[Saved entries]
%%
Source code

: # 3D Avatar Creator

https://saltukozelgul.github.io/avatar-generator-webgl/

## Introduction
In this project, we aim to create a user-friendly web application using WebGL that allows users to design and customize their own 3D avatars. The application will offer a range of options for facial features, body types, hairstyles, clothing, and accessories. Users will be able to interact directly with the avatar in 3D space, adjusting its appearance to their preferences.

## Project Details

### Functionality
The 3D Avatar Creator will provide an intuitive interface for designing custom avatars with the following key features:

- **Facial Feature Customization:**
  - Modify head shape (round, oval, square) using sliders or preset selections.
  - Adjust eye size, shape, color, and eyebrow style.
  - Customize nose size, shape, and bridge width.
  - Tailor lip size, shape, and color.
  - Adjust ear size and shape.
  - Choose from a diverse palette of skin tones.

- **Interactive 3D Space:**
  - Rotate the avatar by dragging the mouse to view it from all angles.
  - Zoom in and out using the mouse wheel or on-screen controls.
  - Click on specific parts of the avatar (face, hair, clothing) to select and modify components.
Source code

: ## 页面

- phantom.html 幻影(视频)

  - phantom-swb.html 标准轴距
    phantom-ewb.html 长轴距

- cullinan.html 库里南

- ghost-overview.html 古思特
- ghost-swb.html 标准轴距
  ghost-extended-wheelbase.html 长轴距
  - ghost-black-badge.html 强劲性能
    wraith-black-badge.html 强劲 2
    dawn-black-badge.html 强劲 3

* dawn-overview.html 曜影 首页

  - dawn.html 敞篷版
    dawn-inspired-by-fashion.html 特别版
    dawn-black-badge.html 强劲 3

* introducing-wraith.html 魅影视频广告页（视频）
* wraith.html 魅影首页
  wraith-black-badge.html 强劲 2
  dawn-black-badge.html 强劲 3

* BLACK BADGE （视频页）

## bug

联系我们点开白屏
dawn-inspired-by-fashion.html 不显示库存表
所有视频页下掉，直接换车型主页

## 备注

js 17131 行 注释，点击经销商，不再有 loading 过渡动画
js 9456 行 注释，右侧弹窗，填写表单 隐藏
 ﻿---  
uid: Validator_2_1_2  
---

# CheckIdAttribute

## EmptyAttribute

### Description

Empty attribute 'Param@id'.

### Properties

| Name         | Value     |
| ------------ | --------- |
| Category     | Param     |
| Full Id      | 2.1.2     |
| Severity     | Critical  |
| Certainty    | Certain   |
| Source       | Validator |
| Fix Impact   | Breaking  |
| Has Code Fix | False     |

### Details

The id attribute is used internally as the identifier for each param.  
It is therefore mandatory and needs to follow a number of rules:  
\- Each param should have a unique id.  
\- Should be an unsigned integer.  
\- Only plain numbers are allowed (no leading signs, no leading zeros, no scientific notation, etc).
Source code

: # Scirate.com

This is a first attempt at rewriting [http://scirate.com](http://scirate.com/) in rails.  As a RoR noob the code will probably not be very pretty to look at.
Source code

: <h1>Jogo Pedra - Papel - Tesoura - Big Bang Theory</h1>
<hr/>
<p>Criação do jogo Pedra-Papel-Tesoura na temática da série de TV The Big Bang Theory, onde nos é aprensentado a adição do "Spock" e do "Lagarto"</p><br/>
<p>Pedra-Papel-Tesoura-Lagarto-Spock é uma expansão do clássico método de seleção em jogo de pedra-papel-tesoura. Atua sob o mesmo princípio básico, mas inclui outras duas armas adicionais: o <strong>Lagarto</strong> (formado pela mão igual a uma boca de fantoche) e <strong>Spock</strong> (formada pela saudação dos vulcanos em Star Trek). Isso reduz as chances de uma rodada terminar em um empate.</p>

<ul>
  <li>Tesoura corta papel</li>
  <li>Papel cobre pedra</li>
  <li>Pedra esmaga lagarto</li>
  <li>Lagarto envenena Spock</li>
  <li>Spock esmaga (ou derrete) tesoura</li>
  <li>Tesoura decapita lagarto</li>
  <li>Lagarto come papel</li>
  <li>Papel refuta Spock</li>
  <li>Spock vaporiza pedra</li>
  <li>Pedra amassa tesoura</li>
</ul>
%%
**PROBLEM TO WORK ON**
Show me every line in the data above that includes "color".

**SOLUTION**
  - Adjust eye size, shape, color, and eyebrow style.
  - Tailor lip size, shape, and color.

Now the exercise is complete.